A exposição é uma função da concentração do patógeno e do tempo de contato. Reduzindo qualquer um desses fatores, é possível evitar doenças infecciosas.
- Por que especialistas recomendam um modelo de proteção em camadas desde o início da pandemia da Covid?
A ideia é que múltiplas barreiras, como distanciamento social, uso de máscaras e ventilação adequada, reduzem a exposição ao vírus e, consequentemente, o risco de infecção.
- De que forma a vacinação ajuda na prevenção da Covid?
A vacinação reduz o risco de infecção ao aumentar a dose infecciosa necessária para iniciar uma infecção e diminui as chances de desenvolver uma doença grave.

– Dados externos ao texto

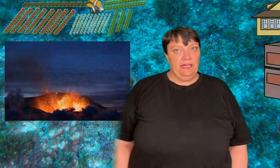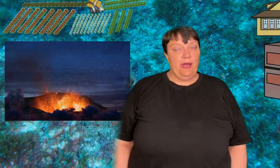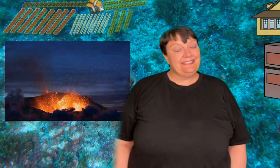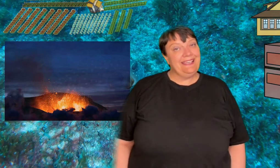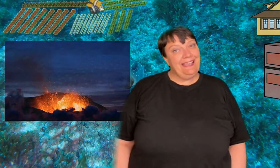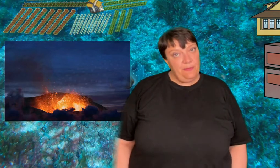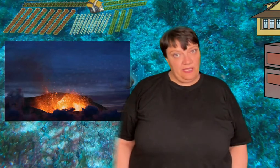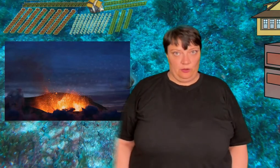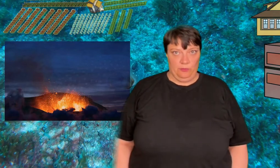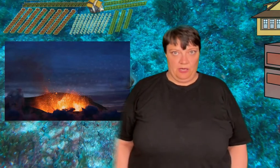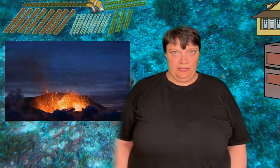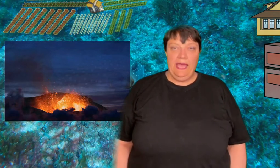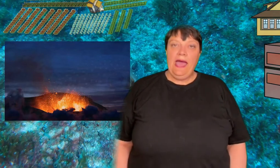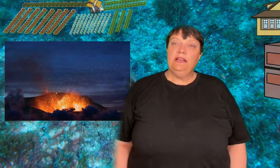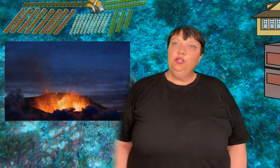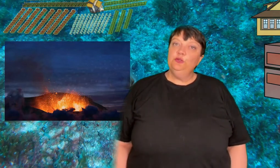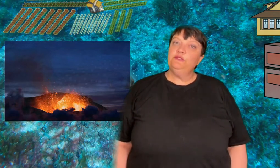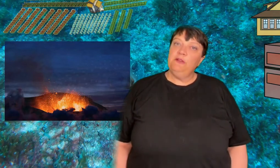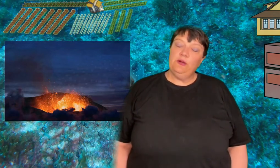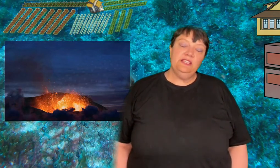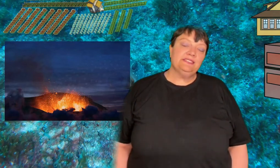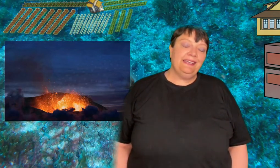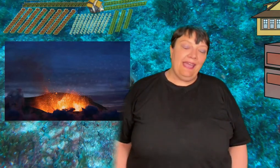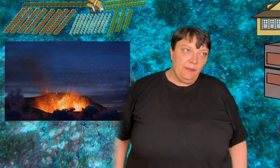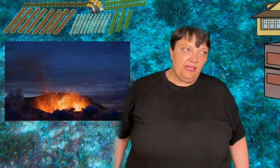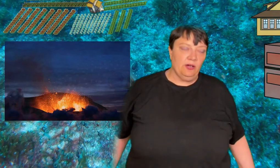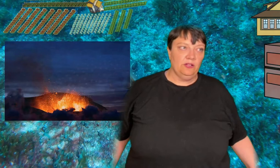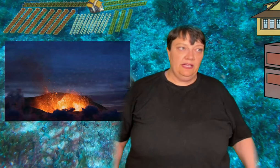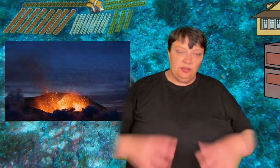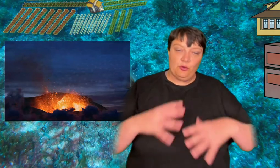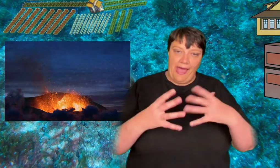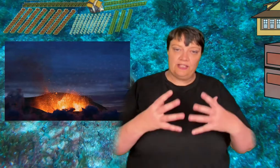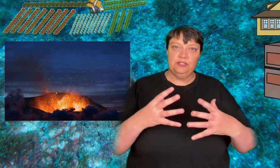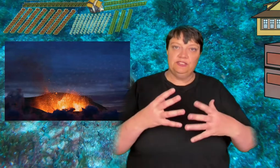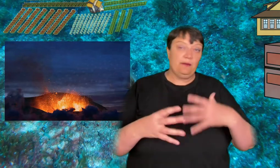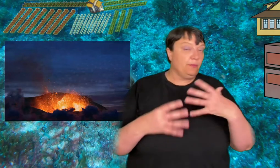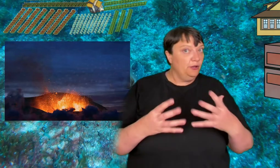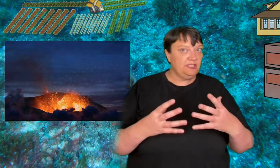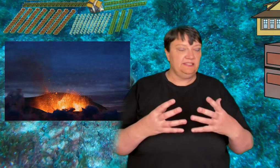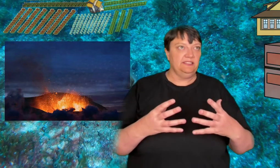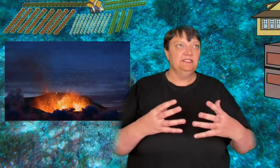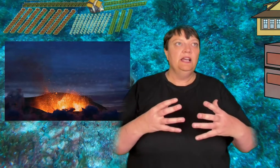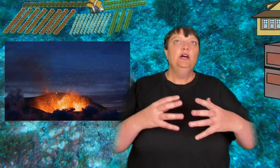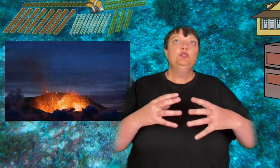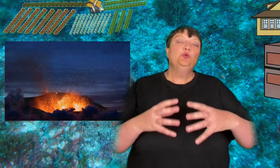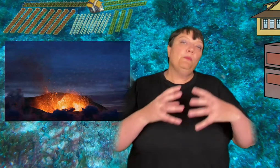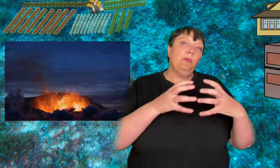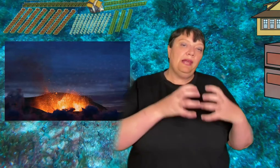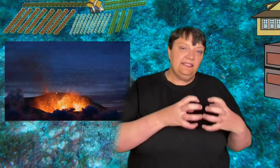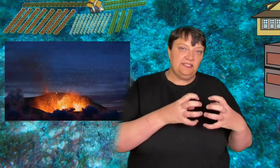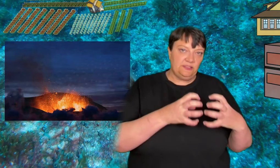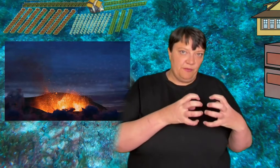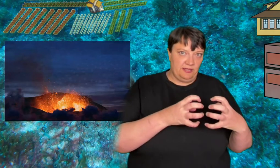volcano as a chemical mine and use various chemical interactions and processes to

Estudos também sugerem que pessoas vacinadas tendem a excretar menos partículas virais.
- Quais são os pilares de proteção contra infecções?
Uso de máscaras, ventilação aprimorada, distanciamento são fundamentais porque diminuem a quantidade de micróbios à qual ficamos expostos, e a vacinação aumenta a dose infecciosa.
Prevenção contra COVID-19 e outras doenças
Com base no entendimento sobre dose infecciosa, fica evidente que possuímos diversas ferramentas em nosso arsenal para combater e evitar doenças infecciosas, incluindo a Covid.
A combinação de barreiras físicas, como máscaras e distanciamento social, juntamente com medidas biológicas, como vacinação, proporciona uma defesa robusta contra patógenos. Assim, mesmo em meio à complexidade das dinâmicas de transmissão de doenças, as ações que podemos adotar são surpreendentemente diretas e eficazes.
Conhecimento sobre como as doenças se manifestam em nossos organismos aliado à adoção de medidas preventivas, podemos navegar com mais segurança nestes tempos incertos e proteger não apenas a nós mesmos, mas também nossa comunidade.